James Nixey
Head, Russia and Eurasia Programme

Most of the time Russia loves to play host. The 2014 Winter Olympics and the 2018 FIFA World Cup are intended to show that Russia is part of the civilized world. Yet Russia – as its leaders themselves would claim – is different. Indeed, it often appears that its international policy is based upon the principle of doing the opposite of Western consensus, such as it is.

The gathering of the G20 in St Petersburg on 5-6 September may be more awkward than usual for Vladimir Putin. As the build-up to Western intervention in Syria reaches a crescendo, Russia's position differs markedly from some of the many other significant powers. The leaders of those other, particularly Western, powers may also feel uncomfortable as they wallow in splendid Russian hospitality. But if they can find some collective backbone, as President Obama managed recently when he cancelled his one-on-one session with Putin, then he and several of his counterparts, if they can manage a concerted effort, ought to be able to put an unusual degree of pressure on the Russian president.

This explains Putin's apparent concession on 4 September that Russia would not exclude the possibility of punitive military force against the Assad regime. Russia has not changed its mind over Syria for the past two years, and it is not likely to now. The latest comments are an expedient way to avoid embarrassment ahead of the G20, but they will fool none but the uninitiated in the ways of Russian political machinations. 

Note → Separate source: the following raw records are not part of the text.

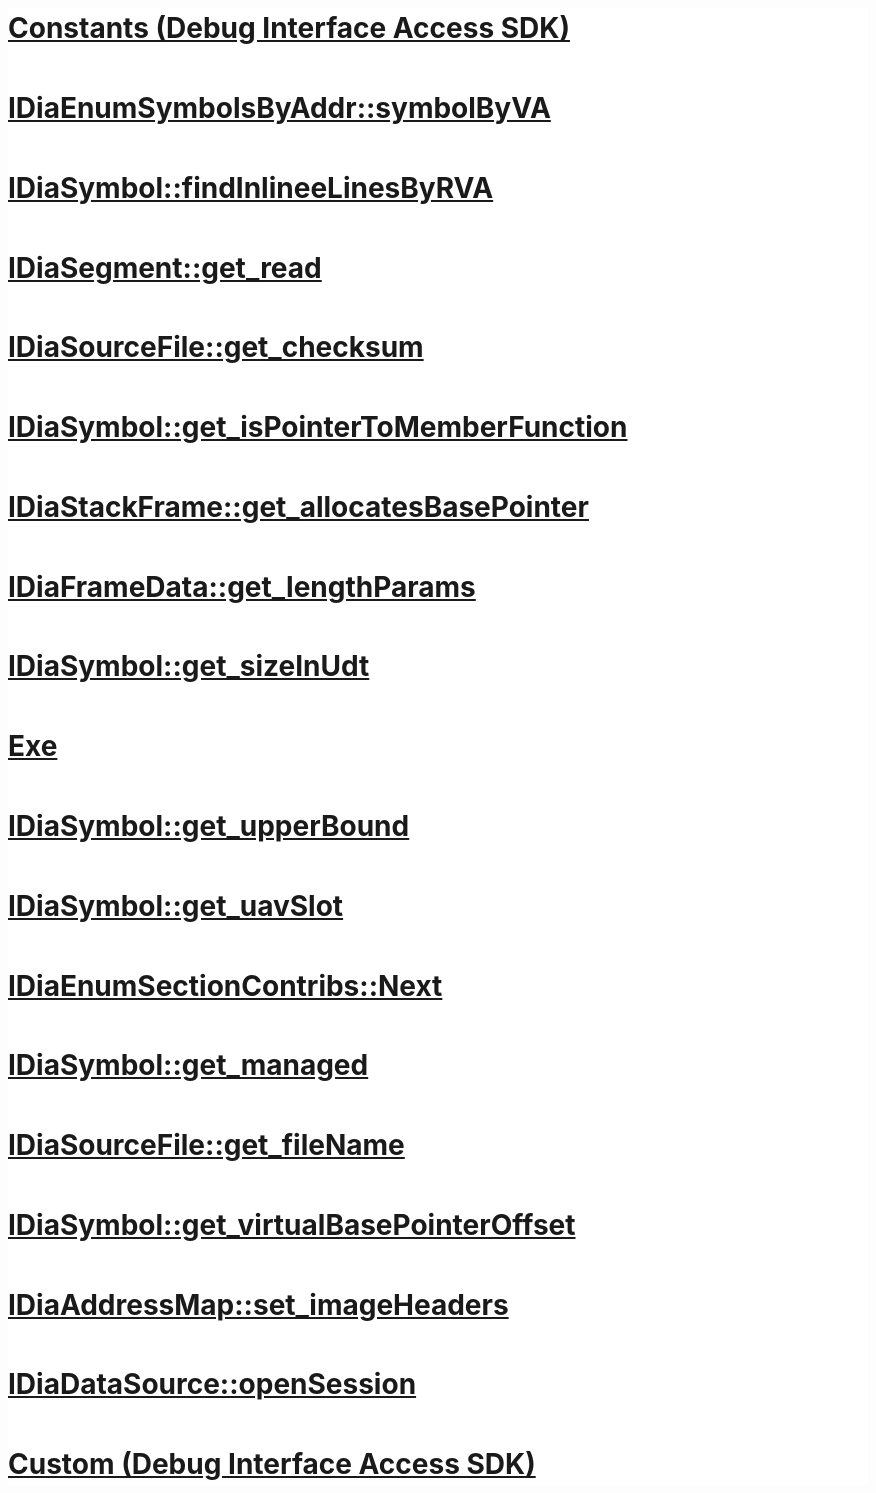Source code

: # [Constants (Debug Interface Access SDK)](constants-debug-interface-access-sdk.md)
# [IDiaEnumSymbolsByAddr::symbolByVA](idiaenumsymbolsbyaddr-symbolbyva.md)
# [IDiaSymbol::findInlineeLinesByRVA](idiasymbol-findinlineelinesbyrva.md)
# [IDiaSegment::get_read](idiasegment-get-read.md)
# [IDiaSourceFile::get_checksum](idiasourcefile-get-checksum.md)
# [IDiaSymbol::get_isPointerToMemberFunction](idiasymbol-get-ispointertomemberfunction.md)
# [IDiaStackFrame::get_allocatesBasePointer](idiastackframe-get-allocatesbasepointer.md)
# [IDiaFrameData::get_lengthParams](idiaframedata-get-lengthparams.md)
# [IDiaSymbol::get_sizeInUdt](idiasymbol-get-sizeinudt.md)
# [Exe](exe.md)
# [IDiaSymbol::get_upperBound](idiasymbol-get-upperbound.md)
# [IDiaSymbol::get_uavSlot](idiasymbol-get-uavslot.md)
# [IDiaEnumSectionContribs::Next](idiaenumsectioncontribs-next.md)
# [IDiaSymbol::get_managed](idiasymbol-get-managed.md)
# [IDiaSourceFile::get_fileName](idiasourcefile-get-filename.md)
# [IDiaSymbol::get_virtualBasePointerOffset](idiasymbol-get-virtualbasepointeroffset.md)
# [IDiaAddressMap::set_imageHeaders](idiaaddressmap-set-imageheaders.md)
# [IDiaDataSource::openSession](idiadatasource-opensession.md)
# [Custom (Debug Interface Access SDK)](custom-debug-interface-access-sdk.md)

There is some irony that both Russia and the West 'agree' that military operations in Syria are undesirable. The last thing America and Europe needs, as many have pointed out, is to be dragged into another war in the Middle East. The difference is in having clear principles on intervention. For America, the use of chemical weapons meant a red line was crossed, provoking a possible military response. Russia, for whom sovereignty is absolute, has lacked guiding principles and hitherto objected to intervention – whatever may occur within Syria. Thus, Russia denies almost any 'responsibility to protect'. 

This attitude leaves Russia with little room to manoeuvre when facts on the ground change. The Russian position has been to, first, deny that chemical weapons were used in Syria; next, question which side was using them; and finally, question the professionalism of the international investigators. As damning evidence seeps out, Russia’s arguments disintegrate. But national pride prevents progress and even former UK foreign minister Lord Owen’s suggestion that Russia could be brought on board if it had an integral part in the removal of chemical weapons from Syrian territory seems overly optimistic.

Russia's official position deserves attention. Not so much its insistence on UN authorization – essentially a self-serving Russian stamp of approval. But Russia's eminently reasonable argument that military intervention has unpredictable consequences is undermined by its inability to propose an alternative which will save lives, and, particularly, its shipments of arms to the Assad regime which extinguish them. Russian arms sales constitute less than 5% of its GDP, sales to Syria amount to less than a tenth of that figure, so this is not a question of money.

Instead, this is far more about the familiar but entirely warranted Russian fear that it is losing voice and influence. It is Russia's official position to be 'an independent pole in world politics', and it performs this solitary role with bluster, but without conviction.

It needs to be said that Russia is not alone or by any means the worst miscreant of the G20 when it comes to respecting international norms of behaviour. China and Saudi Arabia, for example, arguably treat their populations with even more casual disdain. But Russia shouts the loudest, which tends to highlight its own shortcomings. 

It is a common Russian tactic to defend itself by pointing out flaws in the West. Deficient democracy? Look at the US 2000 election. Human rights abuses? I take your Magnitsky and Pussy Riot complaints and I’ll raise you a Guantanamo and an Abu Ghraib. No free press? But Murdoch dominates the UK's. Loss of [Soviet] empire pangs? What about the UK again in Gibraltar, the Falklands or Ireland. Friendly with corrupt dictatorships? Two words: Saudi Arabia. It’s an easy game to play because it is essentially right. The West does have double standards or makes errors which it is unable or unwilling to correct. The comparisons are patently absurd. But it is an argument which plays well with the ill-informed or those of a certain political persuasion.

So Russia makes both arguments: different because it holds non-Westphalian views. But apparently the same: because its domestic and international policies are – to its way of thinking – no less ethical than the West's. 

Whether this contradictory stance will stand the slim test of G20 – and more importantly, beyond – depends on a combination of Western solidarity, Russian defence under pressure, and events 3,000km to the south in Syria.